From the command-line you can start up a worker to process any jobs in the “data” queue.

$ bundle exec rake qu:work QUEUES=data

Pretty simple, right? One thing you’ll notice is that your “job” only needs to have a class method named perform (similar to delayed_job). This is likely going to change in a future version of Qu (the current release is 0.1.3) to help support hooks and other features. The goal of hooks is to allow developers to “hook-in” to the job lifecycle (before, after, etc).

Also, if you deploy apps to Heroku, Qu is ready for that. It can easily connect to MongoDB by using the MONGOHQ_URL environment variable. Similarly, Qu can connect to Redis by using the REDISTOGO_URL environment variable!s

Interview with Brandon

Brandon was nice enough to do a little Q&A with me via GitHub.
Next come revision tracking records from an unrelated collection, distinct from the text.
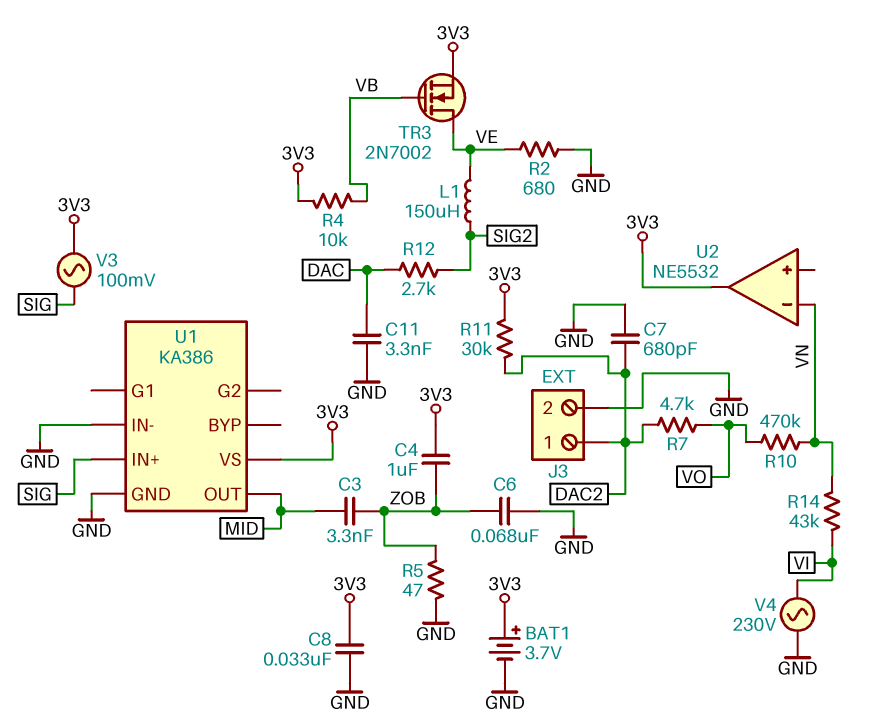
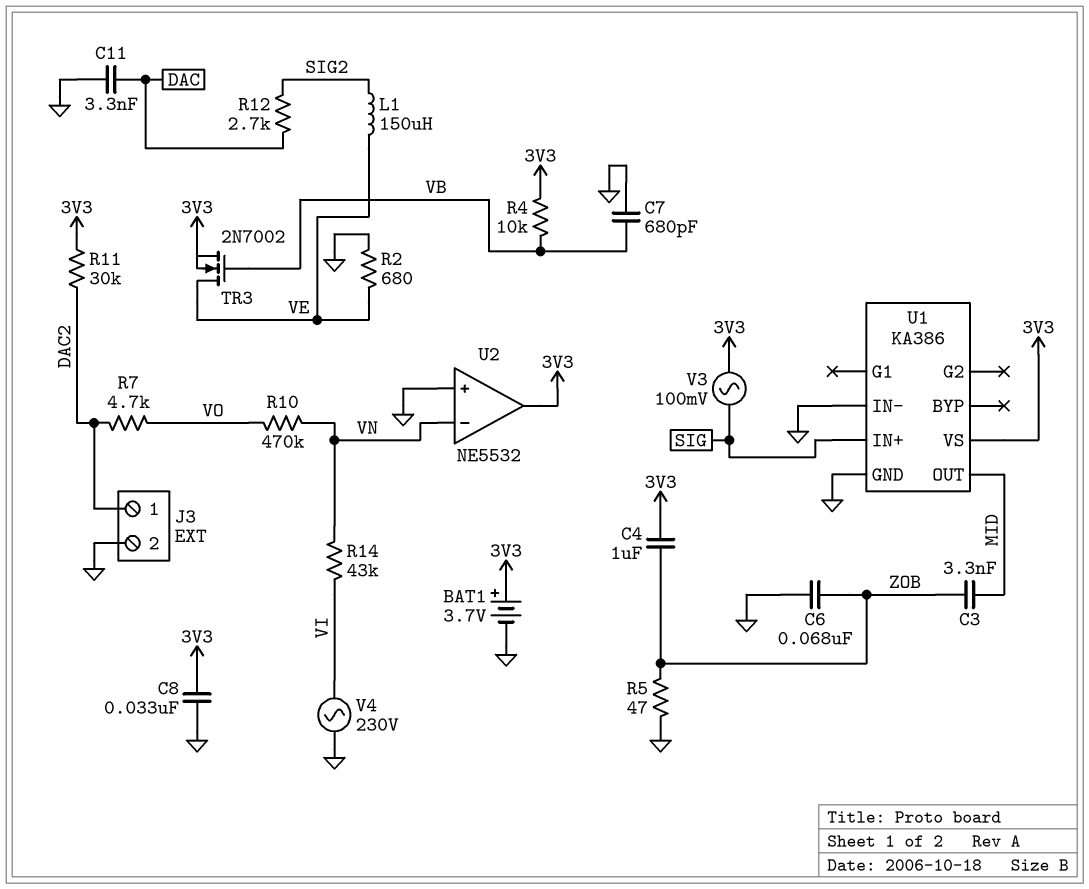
C7: 680pF (DAC2, GND) -> 680pF (GND, VB)
U2 pin in+: none -> GND

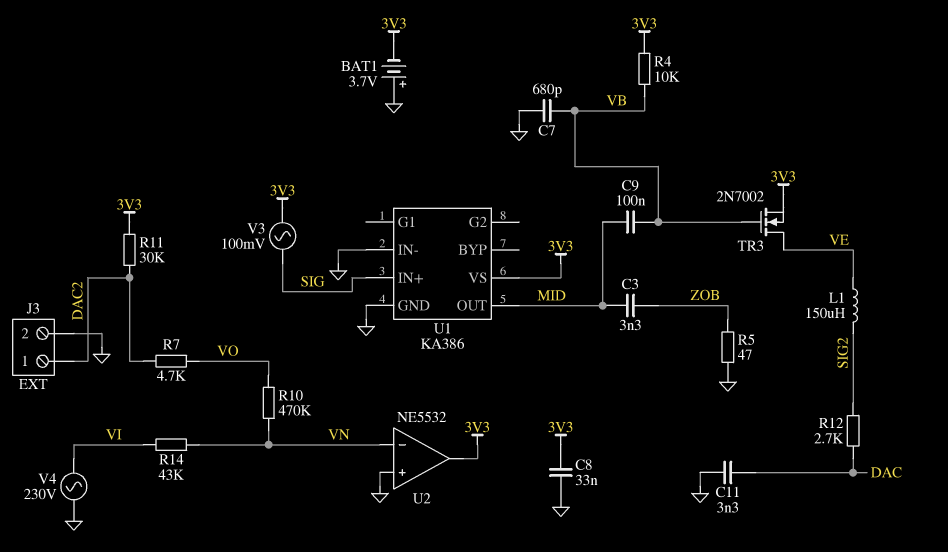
BAT1: 3.7V (plus 3V3, minus GND) -> 3.7V (plus GND, minus 3V3)
C4: 1uF (3V3, ZOB) -> none
C6: 68nF (GND, ZOB) -> none
C9: none -> 100nF (MID, VB)
R2: 680 (GND, VE) -> none

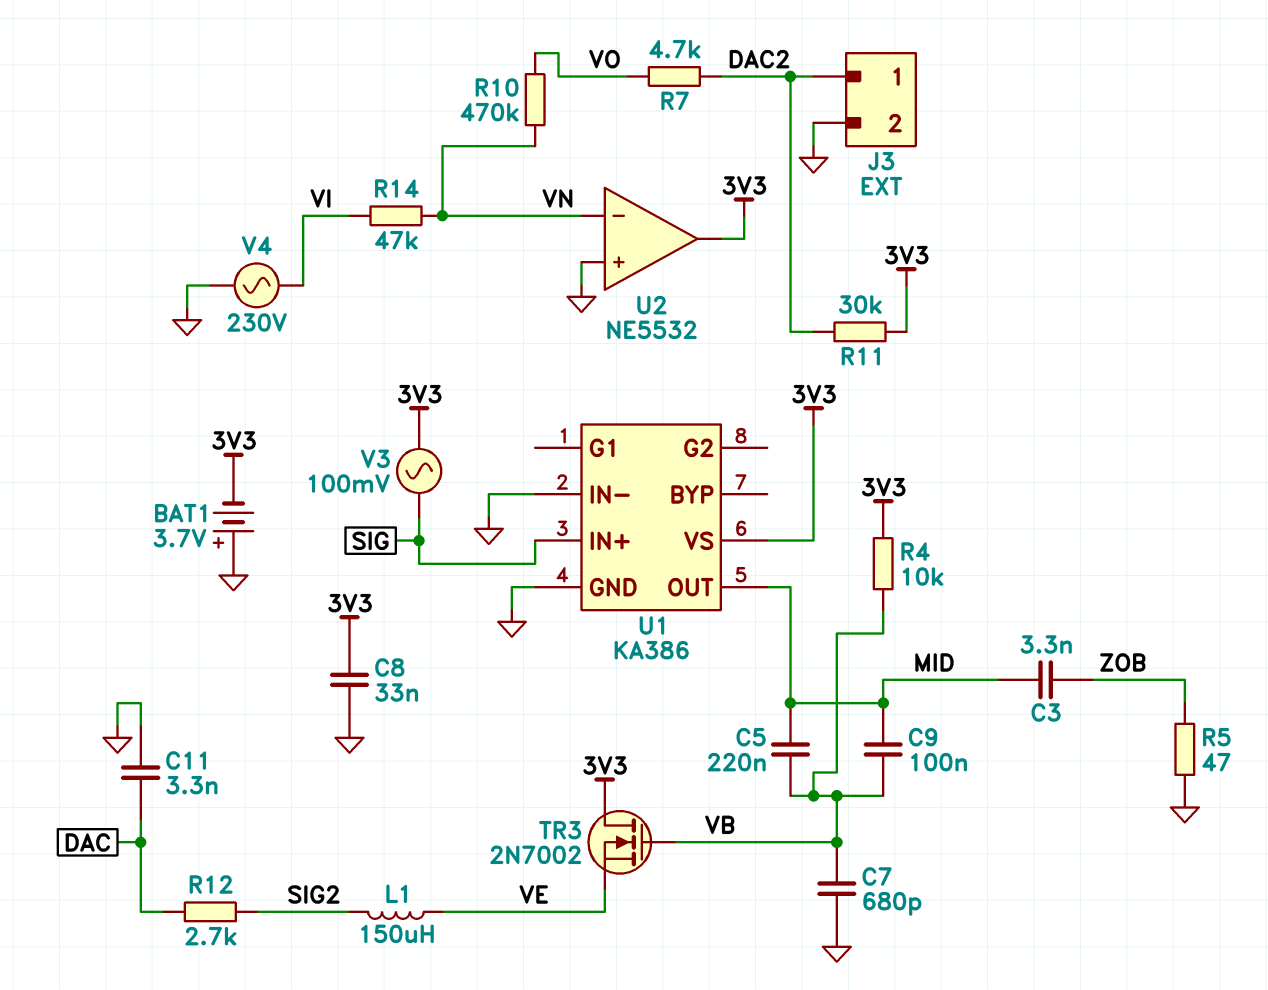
C5: none -> 220nF (MID, VB)
R14: 43k (VI, VN) -> 47k (VI, VN)
TR3: NMOS 2N7002 (G VB, D VE, S 3V3) -> NMOS 2N7002 (G VB, D 3V3, S VE)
Any plans to add other persistence backends?

I’d at least like to see a generic SQL backend. A PostgreSQL-specific backend based on Ryan Smith’s queue_classic would be pretty awesome. I don’t have any others on the radar, but I think there is a lot of potential for other creative uses.

Any plans to add scheduling? (i.e. run this job every hour)

No, but I wouldn’t be opposed to it. The implementation of this will be very different across multiple backends, so it will take a lot of forethought to get the API right. If someone wanted to work on it, I’d be happy to help them.

What’s the roadmap for Qu (e.g. getting to 1.0)?

There’s still a lot of work to do on some basic features that we’ve come to know and love from other queuing systems (hooks, plugins, stats), and of course a gorgeous web interface. The things that are on my immediate radar are listed in GitHub Issues: https://github.com/bkeepers/qu/issues.

I’ve started the work on hooks, which will be an essential step to a good plugin API. To support hooks, I made some changes to how jobs are defined. I’m really excited about the idea of jobs being a richer object than the class method approach that resque takes.

Anything else you’d like to mention?

There have already been a few forks and pull requests, but I would love to see more people get involved.

Conclusion

Qu is another tool for processing jobs in the background that has some interesting features and a clean API. It’s still in the early days for the project, which is good and bad. Good because it’s easy to get help, provide feedback and contribute! Of course, since it’s “young”, there are certainly going to be bugs (which all software has), a changing API and potentially missing features.

Have you used other queueing and job processing libraries? If so, which ones? Which did you choose and why?